子供のころから、家の中は、韓国語・日本語のミックス状態。
ですが、私の母は話せません。
私は、小さいころ、韓国語が上手だったと聞きますが、小学校から日本教育になってからは、そんな機会もなく、
話せなくなりました。
でも、家では、韓国語が使われていたので、話せない自分がちょっとコンプレックスにも感じていました。電話やお客様・・・
隠れたいと思ったこともしばしば。
祖母はほとんど日本語は話せませんでした。(文字も読めない。韓国語の字も読めないようでした)
私が小さい時(3歳くらい?)祖母とバスに乗り、叔母の家に行ったときの話です。
バスを乗り間違えたのですが、
運転手さんとうまくコミュニケーションが取れず、そのまま降りることになりました。あまり状況は覚えていないのですが、その時の
情けないやら、ツライ・・・悲しい祖母の感情だけが私に伝わり、ずっとその感覚を覚えています。

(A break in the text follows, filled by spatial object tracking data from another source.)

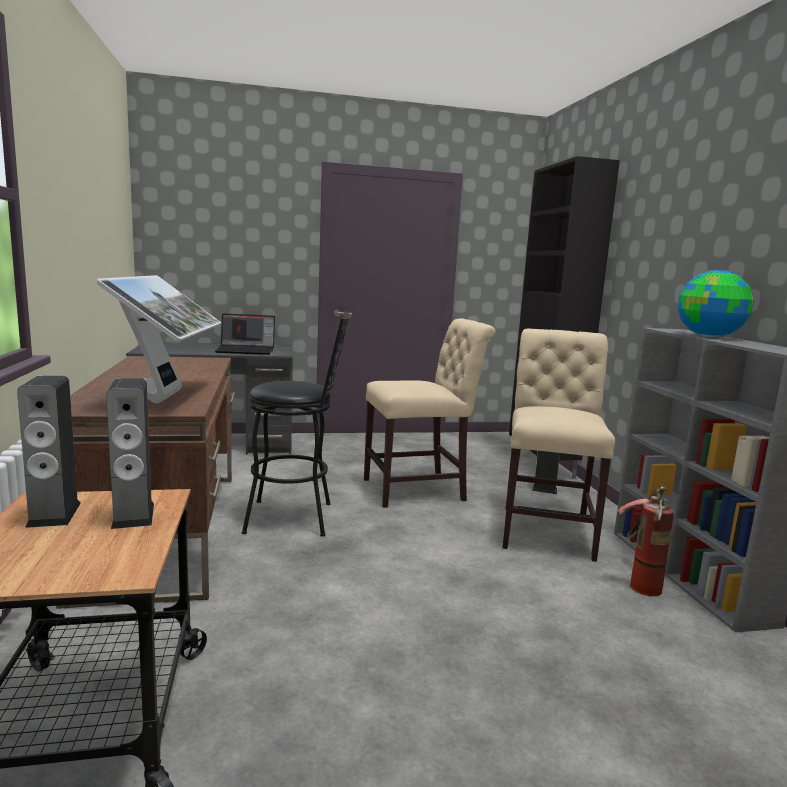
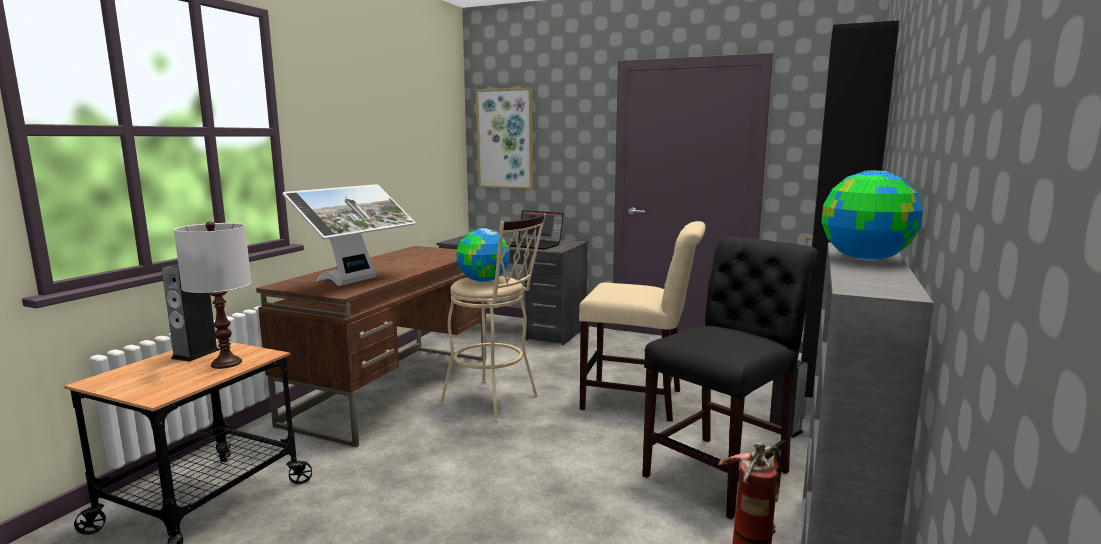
camera: 35 degrees right, 0 degrees up
(133, 515) = (227, 363): speaker -> white table lamp
(188, 233) = (505, 139): none -> picture
(290, 386) = (483, 280): none -> globe
(298, 518) = (496, 402): black stool -> beige stool
(547, 529) = (722, 471): beige chair -> black chair

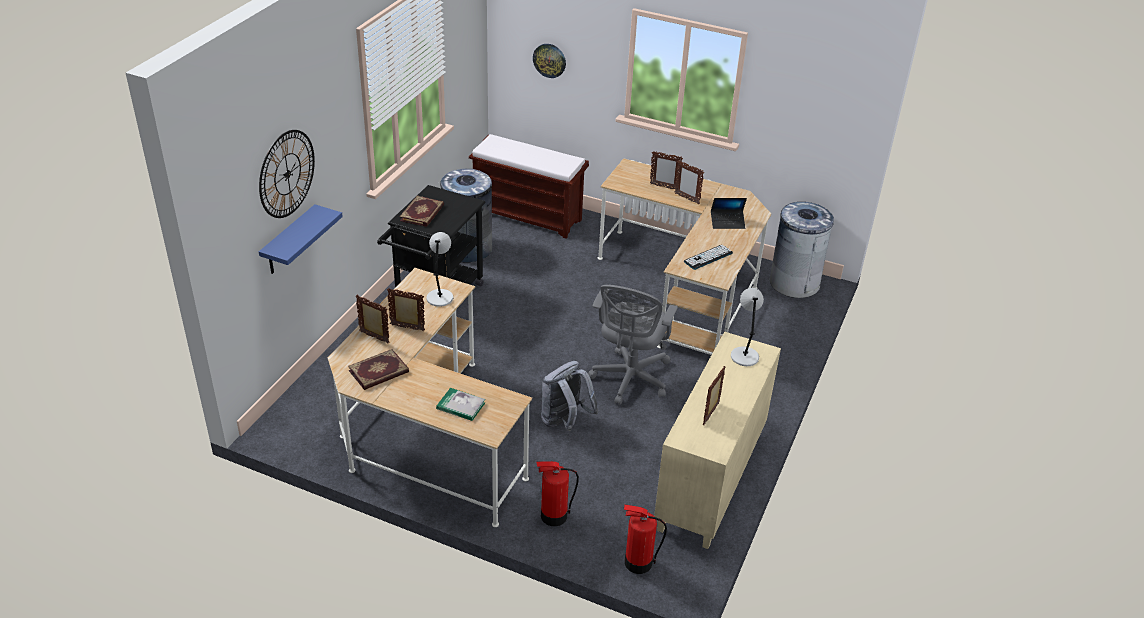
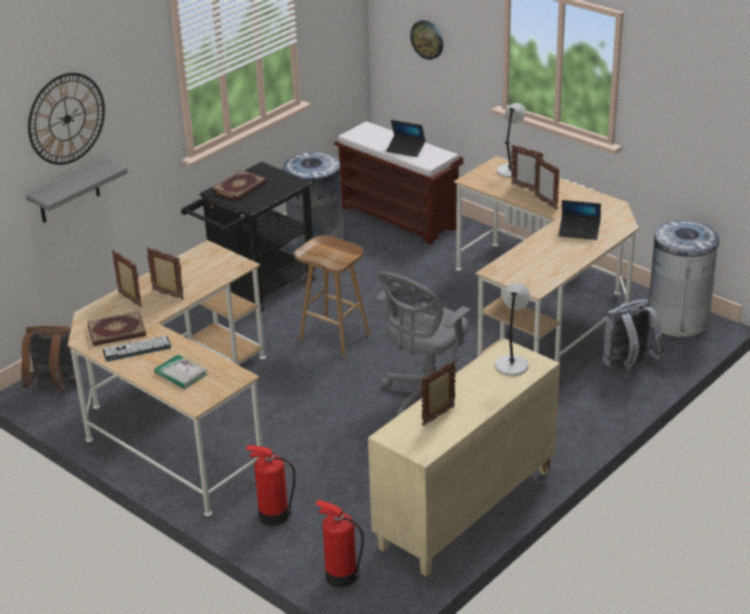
camera: 20 degrees right, 5 degrees down
(289, 241) = (68, 192): blue shelf -> grey shelf
(296, 424) = (56, 389): none -> brown backpack
(440, 297) = (217, 270): grey table lamp -> grey table lamp (510, 170)
(527, 336) = (336, 337): none -> brown stool
(538, 158) = (406, 149): none -> laptop
(564, 422) = (333, 427): grey backpack -> grey backpack (628, 367)
(708, 257) = (535, 264): keyboard -> keyboard (137, 349)

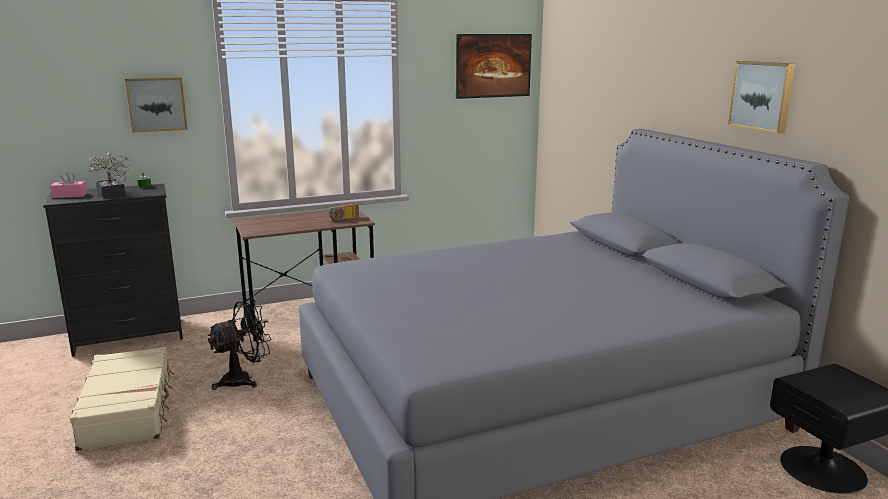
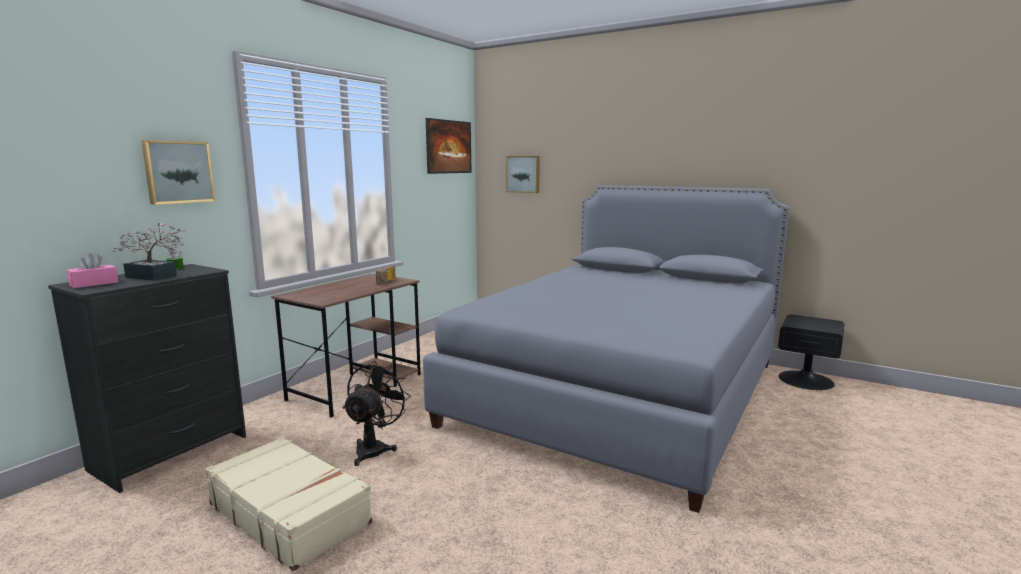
camera: 35 degrees left, 5 degrees down
(762, 96) = (710, 151): picture -> picture (523, 174)

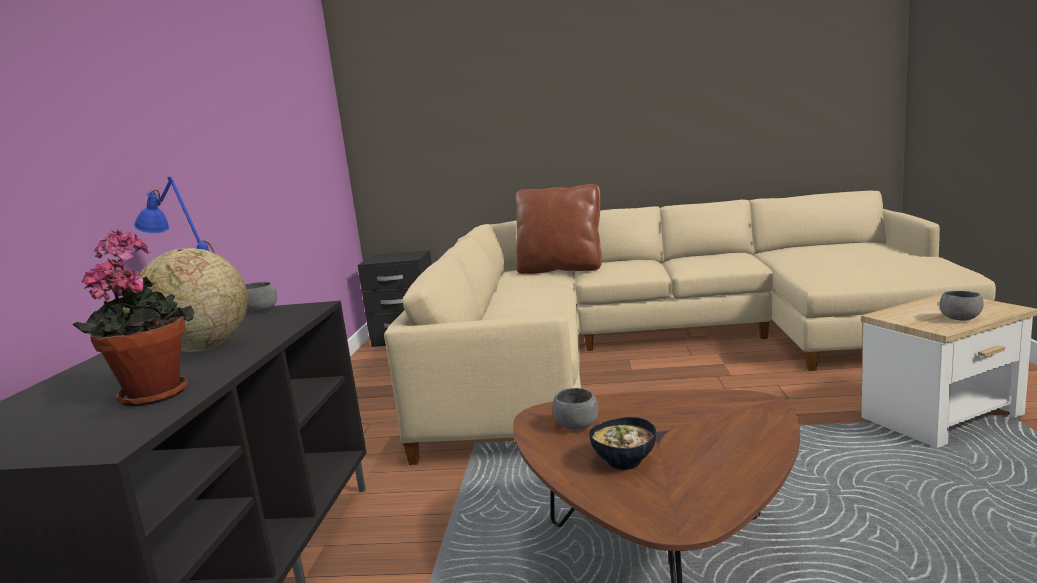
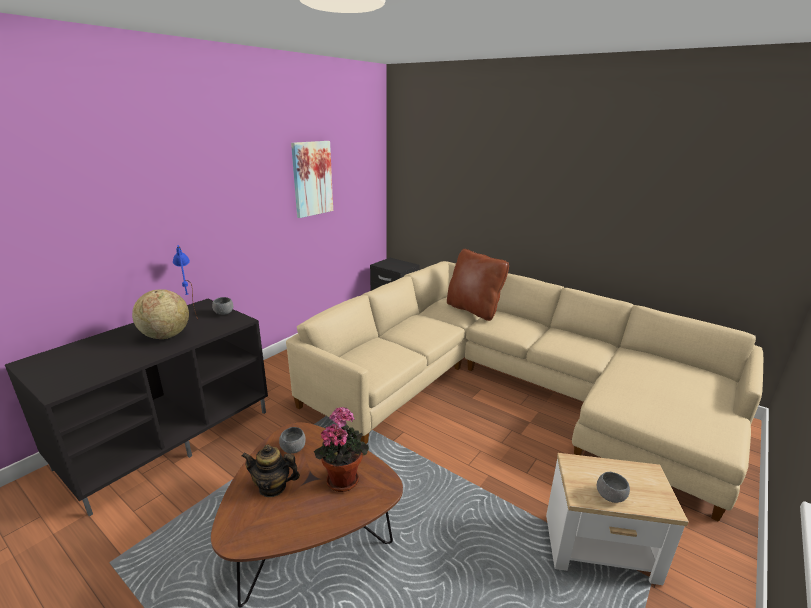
camera: 30 degrees right, 10 degrees up
(154, 393) = (111, 363): potted plant -> potted plant (343, 478)
(272, 114) = (312, 178): none -> picture
(625, 462) = (273, 487): bowl -> teapot

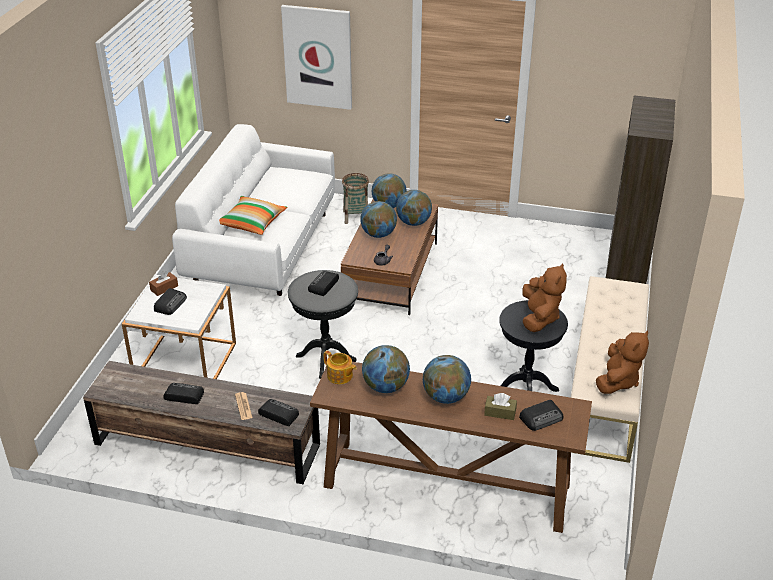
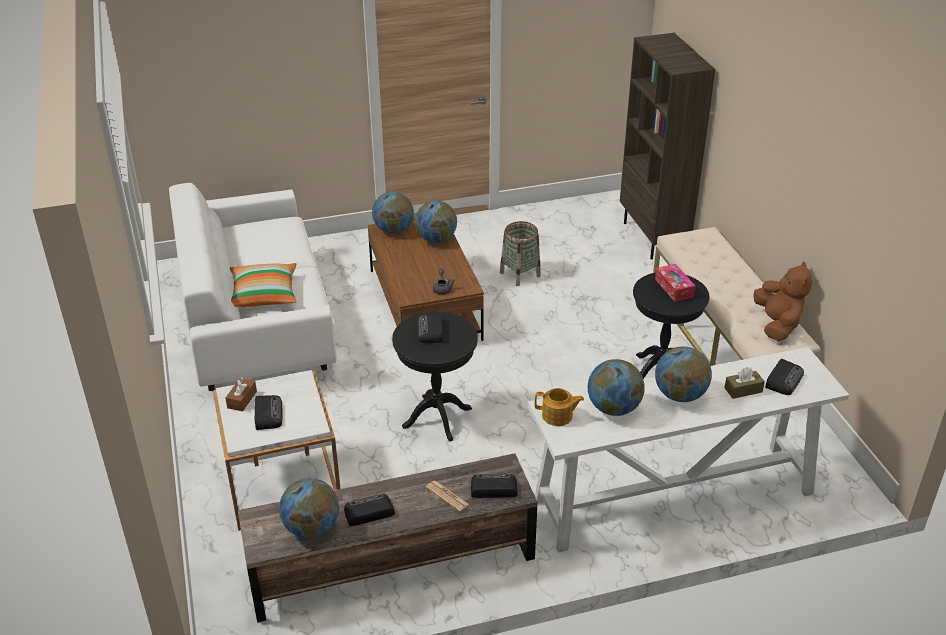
camera: 30 degrees left, 0 degrees up
(318, 57) = (251, 79): picture -> none
(356, 216) = (333, 258): basket -> basket (520, 274)
(378, 234) = (411, 263): globe -> globe (311, 528)
(445, 486) = (672, 497): brown console table -> white console table
(539, 318) = (674, 288): brown plush toy -> tissue box

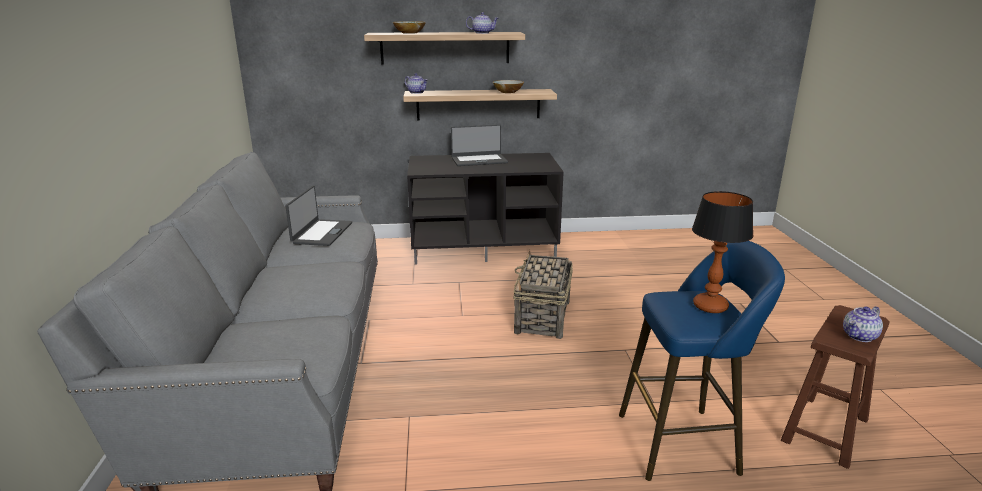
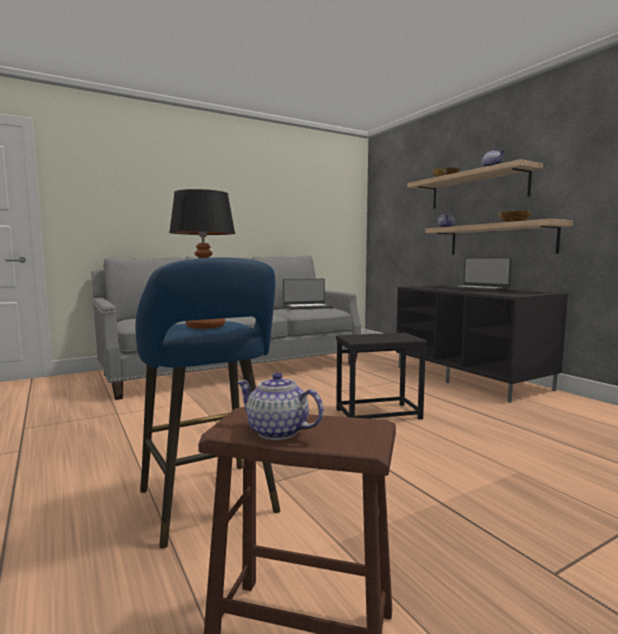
camera: 65 degrees right, 15 degrees down
(542, 318) = (378, 414): basket -> black side table

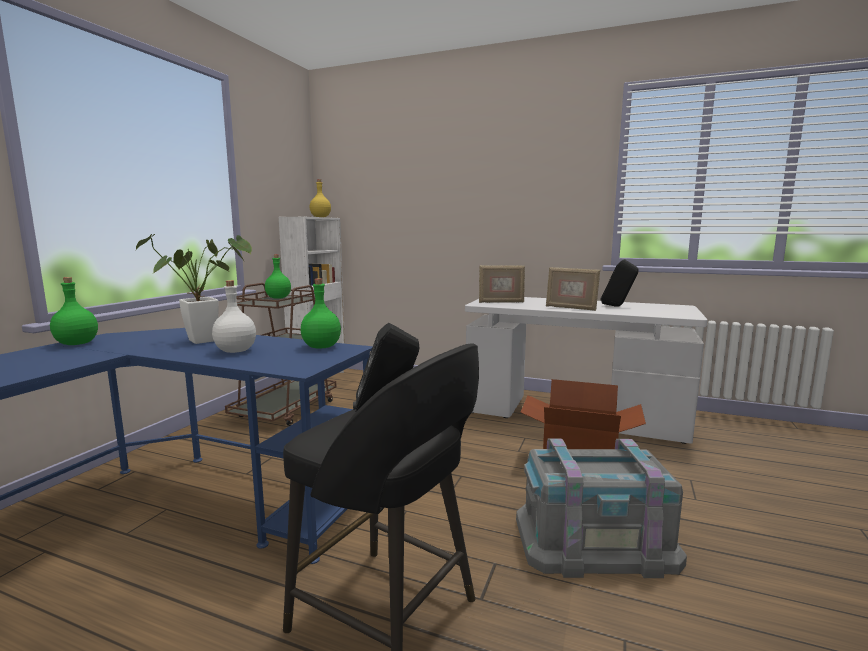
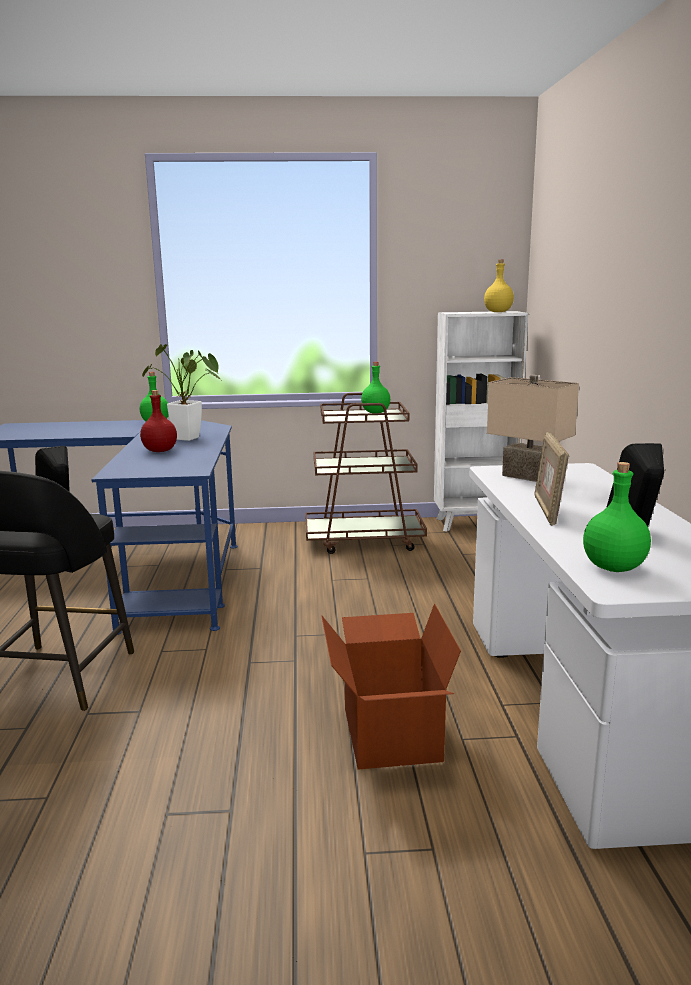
camera: 65 degrees right, 5 degrees up
(235, 351) = (160, 451): white bottle -> red bottle
(321, 347) = (191, 464): green bottle -> green bottle (613, 567)
(501, 302) = (529, 476): picture frame -> beige table lamp
(594, 541) = (202, 766): grey storage box -> none

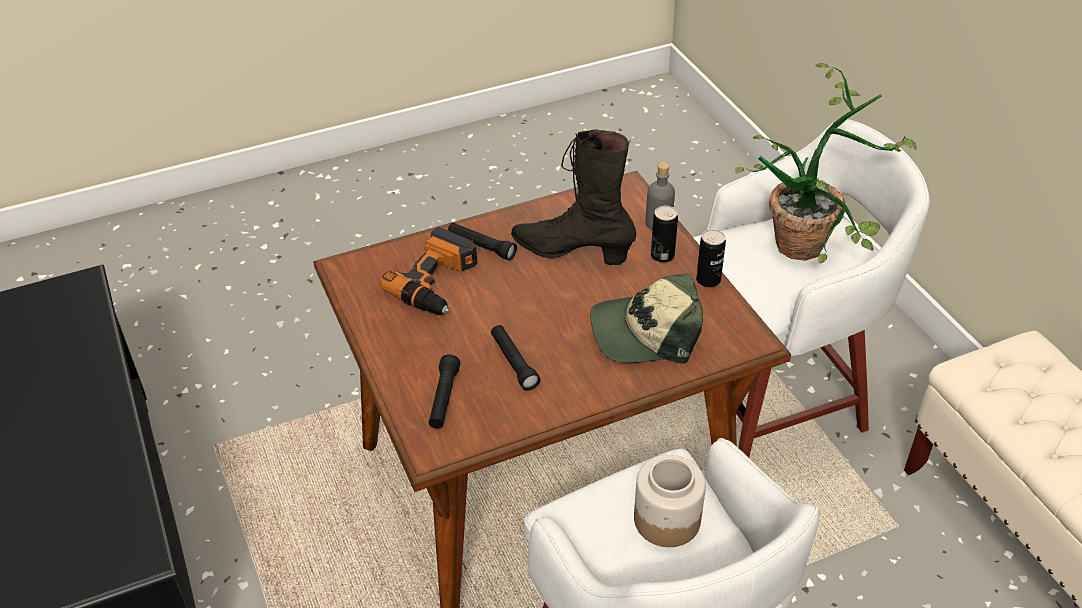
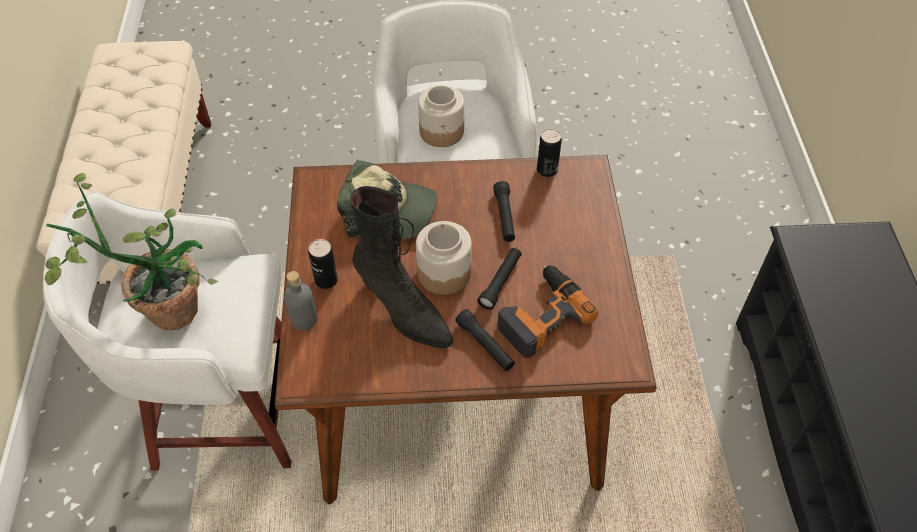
camera: 160 degrees left, 10 degrees up
(444, 398) = (569, 204): black flashlight -> black flashlight (500, 282)
(551, 292) = (444, 272): none -> jar
(708, 280) = (306, 243): can -> can (547, 170)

今は、大丈夫ですが、30歳くらいまで、その道を通れませんでした。
祖母はどれほどつらかったか・・・・
確か、そこから家まで一緒に泣きながら歩いて帰ったと記憶しています。
小さい私には、言葉の壁をかんじ、なんともやるせない気持ちがあり、今でも思い出すたびにつらい悲しい気持ちになります。
祖母や祖父と、私は、なんとなくコミュニケーションは取れていました。今から考えると不思議だけど。
しっかり理解していなくても、まあまあ言いたいことはわかるもので。
そんなコミュニケーションの取り方をしていたからか、話さない会話に慣れてしまって、
自分の気持ちを深く話すことには、
苦手意識があるのかもしれません。
その時の祖父・祖母のことをちょっと恥ずかしいと思っていた時期もあるけど、
今は、誇らしくも感じています。
異国で言葉もわからないのに、住んで子育てして・・・なんとすごい人たちなんだろうと。
私にそんな勇気はない。それに比べれば・・・・今の私なんてなんにも成し遂げていない・・・
いまだにコンプレックスは克服できていないけど、しっかり向き合いチャレンジしています。
ただ、言葉がすべてだとは思わない。
それは、変わりません。
言葉は一つのコミュニケーションツール。
想いを伝えるのに、手っ取り早くではあるけど、
もっと深いところには、言葉はいらないという気持ちもあります。
言葉は嘘もある。いくらでも言うだけでも言える。本当でなくても・・・・
でも、行動は現実。
動きは事実
私の一番嫌いなことは、「いった・・・言わない・・・・」の喧嘩。この論議に何の発展性も生まれない。
行動で示せる人でいたいし、言葉だけでの言い回しで満足したくない。
なんだか、すごく祖母や祖父に会いたくなりました。